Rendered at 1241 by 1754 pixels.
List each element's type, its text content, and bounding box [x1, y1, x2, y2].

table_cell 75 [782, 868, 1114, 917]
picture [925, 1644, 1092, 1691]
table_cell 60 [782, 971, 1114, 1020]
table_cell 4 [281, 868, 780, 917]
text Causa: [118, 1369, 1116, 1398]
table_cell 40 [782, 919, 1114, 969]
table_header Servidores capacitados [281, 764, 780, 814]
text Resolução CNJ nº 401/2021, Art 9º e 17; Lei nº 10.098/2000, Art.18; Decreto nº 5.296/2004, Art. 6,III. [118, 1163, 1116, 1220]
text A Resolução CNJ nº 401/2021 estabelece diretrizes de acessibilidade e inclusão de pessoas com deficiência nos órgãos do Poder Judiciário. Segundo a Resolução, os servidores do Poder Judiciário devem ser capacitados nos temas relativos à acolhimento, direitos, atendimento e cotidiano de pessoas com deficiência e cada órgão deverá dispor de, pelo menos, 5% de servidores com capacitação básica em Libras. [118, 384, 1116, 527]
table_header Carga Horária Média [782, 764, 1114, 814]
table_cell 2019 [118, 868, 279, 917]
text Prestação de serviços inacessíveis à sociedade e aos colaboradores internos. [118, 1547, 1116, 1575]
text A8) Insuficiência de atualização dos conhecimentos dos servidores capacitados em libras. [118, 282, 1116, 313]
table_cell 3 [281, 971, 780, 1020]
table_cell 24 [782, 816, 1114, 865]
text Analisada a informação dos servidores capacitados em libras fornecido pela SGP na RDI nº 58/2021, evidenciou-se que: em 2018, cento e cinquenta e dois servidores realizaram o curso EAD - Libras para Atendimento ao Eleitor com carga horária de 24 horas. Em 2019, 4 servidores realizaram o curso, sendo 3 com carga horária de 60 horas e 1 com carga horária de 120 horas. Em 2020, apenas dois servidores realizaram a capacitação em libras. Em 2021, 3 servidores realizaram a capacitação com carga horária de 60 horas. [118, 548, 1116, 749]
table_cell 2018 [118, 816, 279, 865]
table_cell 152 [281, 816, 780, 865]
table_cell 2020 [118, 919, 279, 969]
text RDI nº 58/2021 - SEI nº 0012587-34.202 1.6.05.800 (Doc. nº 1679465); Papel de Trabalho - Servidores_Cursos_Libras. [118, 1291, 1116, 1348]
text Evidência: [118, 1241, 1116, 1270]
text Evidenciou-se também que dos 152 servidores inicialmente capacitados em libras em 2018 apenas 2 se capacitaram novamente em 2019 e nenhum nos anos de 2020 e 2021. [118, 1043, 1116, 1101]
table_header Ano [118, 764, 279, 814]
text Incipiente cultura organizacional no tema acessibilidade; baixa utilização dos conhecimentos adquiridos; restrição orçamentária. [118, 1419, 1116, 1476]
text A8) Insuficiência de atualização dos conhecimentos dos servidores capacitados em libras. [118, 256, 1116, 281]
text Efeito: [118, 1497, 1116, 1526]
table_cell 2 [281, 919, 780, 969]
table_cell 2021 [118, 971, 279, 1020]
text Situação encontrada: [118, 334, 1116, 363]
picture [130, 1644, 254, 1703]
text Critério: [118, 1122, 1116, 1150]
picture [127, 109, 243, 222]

...

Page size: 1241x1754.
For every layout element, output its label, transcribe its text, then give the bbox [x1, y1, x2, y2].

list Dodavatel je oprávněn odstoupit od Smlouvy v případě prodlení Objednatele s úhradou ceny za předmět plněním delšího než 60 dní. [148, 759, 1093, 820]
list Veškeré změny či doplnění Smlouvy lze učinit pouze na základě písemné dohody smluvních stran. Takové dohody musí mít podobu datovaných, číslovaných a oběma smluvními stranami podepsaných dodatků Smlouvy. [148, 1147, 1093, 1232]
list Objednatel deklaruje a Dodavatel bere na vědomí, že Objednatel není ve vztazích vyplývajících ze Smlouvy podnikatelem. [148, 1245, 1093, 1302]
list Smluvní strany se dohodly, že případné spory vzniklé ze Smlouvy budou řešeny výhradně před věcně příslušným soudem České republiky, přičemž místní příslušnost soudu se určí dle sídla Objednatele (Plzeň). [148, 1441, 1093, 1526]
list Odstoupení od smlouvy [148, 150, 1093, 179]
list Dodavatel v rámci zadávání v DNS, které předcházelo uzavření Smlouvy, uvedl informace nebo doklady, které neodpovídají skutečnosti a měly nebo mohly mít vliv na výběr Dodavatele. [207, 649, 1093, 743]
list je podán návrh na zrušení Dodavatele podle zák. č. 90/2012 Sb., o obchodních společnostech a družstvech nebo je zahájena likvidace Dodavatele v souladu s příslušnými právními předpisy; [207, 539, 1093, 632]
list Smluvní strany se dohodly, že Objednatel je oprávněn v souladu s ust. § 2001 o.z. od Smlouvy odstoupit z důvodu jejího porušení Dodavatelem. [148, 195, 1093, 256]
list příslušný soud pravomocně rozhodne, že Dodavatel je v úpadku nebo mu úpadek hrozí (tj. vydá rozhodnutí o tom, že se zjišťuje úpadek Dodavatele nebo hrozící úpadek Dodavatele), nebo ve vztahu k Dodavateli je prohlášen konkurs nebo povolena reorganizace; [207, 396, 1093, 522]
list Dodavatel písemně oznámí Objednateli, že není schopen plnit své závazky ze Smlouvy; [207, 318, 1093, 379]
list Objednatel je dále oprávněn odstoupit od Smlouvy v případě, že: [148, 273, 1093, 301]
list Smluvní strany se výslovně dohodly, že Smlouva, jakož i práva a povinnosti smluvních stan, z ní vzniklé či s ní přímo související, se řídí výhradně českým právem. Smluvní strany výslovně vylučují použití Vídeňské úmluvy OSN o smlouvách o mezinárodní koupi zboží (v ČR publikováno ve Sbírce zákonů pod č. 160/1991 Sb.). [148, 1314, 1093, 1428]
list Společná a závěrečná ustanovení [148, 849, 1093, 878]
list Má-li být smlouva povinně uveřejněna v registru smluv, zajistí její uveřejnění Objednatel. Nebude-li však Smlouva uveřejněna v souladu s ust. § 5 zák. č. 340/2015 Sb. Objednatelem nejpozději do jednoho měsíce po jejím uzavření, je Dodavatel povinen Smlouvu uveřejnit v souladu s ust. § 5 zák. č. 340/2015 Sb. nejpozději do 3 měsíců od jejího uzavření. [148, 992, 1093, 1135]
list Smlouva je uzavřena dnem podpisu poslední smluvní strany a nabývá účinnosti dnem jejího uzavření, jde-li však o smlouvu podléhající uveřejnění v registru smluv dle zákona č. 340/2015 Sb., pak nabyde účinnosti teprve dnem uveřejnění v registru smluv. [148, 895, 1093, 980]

---

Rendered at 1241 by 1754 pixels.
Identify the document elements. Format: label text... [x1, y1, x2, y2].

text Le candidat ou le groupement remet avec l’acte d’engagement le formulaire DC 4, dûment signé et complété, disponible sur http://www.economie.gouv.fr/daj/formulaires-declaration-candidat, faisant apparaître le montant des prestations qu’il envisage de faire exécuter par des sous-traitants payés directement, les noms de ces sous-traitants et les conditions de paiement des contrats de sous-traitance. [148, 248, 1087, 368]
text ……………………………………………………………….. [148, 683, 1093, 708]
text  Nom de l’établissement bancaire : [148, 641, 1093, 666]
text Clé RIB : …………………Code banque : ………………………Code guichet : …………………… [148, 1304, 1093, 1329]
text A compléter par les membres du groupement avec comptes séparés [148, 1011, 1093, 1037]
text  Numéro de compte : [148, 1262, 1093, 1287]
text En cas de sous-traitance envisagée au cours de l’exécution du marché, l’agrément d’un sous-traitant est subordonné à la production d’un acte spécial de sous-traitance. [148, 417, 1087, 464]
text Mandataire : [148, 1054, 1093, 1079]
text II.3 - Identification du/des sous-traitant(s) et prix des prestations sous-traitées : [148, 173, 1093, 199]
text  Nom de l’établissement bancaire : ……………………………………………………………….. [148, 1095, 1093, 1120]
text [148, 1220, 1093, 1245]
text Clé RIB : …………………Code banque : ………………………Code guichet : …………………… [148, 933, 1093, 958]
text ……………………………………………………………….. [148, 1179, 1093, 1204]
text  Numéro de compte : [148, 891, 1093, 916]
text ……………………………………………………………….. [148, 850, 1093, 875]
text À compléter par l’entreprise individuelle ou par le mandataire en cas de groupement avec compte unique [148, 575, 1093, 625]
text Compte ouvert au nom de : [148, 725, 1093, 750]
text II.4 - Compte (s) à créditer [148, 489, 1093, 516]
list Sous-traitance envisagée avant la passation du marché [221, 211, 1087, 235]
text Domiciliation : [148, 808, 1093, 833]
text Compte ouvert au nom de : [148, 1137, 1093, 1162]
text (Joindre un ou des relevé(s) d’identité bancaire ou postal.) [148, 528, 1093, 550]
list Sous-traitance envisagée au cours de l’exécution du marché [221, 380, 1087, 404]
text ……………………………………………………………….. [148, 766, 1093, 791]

→ Required work:
What must be returned is only the number of lines in the records that hold the word "picture".

→ Output of the exercise:
3